Banks Look to Step Up Employee Surveillance After Latest Scandal
Banks already using algorithms to monitor traders are looking to expand surveillance to cover more employees in the wake of the Wells Fargo scandal, according to Bloomberg.
Lenders asked IBM if it were possible to use the technology to also watch retail-banking salespeople, loan officers and other workers, according to Marc Andrews, a manager on the company’s Watson financial services team.
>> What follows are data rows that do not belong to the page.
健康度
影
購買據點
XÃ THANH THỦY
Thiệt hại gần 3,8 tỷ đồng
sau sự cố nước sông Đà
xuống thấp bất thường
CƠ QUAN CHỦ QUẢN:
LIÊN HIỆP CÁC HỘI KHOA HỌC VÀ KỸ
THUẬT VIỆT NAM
Several of the biggest U.S. banks, as well as some regional banks, are testing the software, Andrews said.
IBM trained Watson to collect information that could’ve helped detect problems at Wells Fargo, which said last week that employees opened as many as 3.5 million bogus checking and credit-card accounts for unsuspecting customers, even more than its original estimate when the scandal broke last year.
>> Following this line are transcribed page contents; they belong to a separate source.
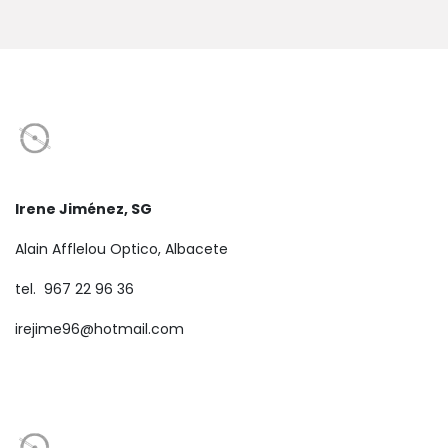
Irene Jiménez, SG
Alain Afflelou Optico, Albacete
tel. 967 22 96 36
irejime96@hotmail.com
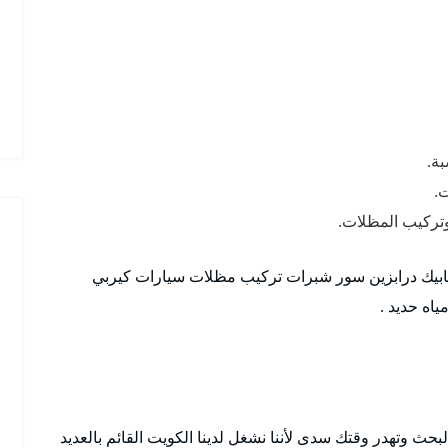
بة.
ت.
تركيب المظلات.
ابيك درابزين سور شبرات تركيب مظلات سيارات كيربي
اه حديد .
ث وتهدر وقتك سدى لأننا نشغل لدينا الكويت القائم بالعديد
Watson looks for suspicious logon patterns, unusual levels of unused products or accounts with mismatched contact information or email notifications that have been switched off. The AI program, which understands human language, sifts through employee emails for trends such as managers pressuring workers to make sales.
The hit to Wells Fargo’s reputation triggered the interest in increased surveillance. Regulators slapped the San Francisco-based bank with $185 million in fines of over its sales practices. After a contentious congressional hearing, the bank’s chief executive officer departed and management was overhauled.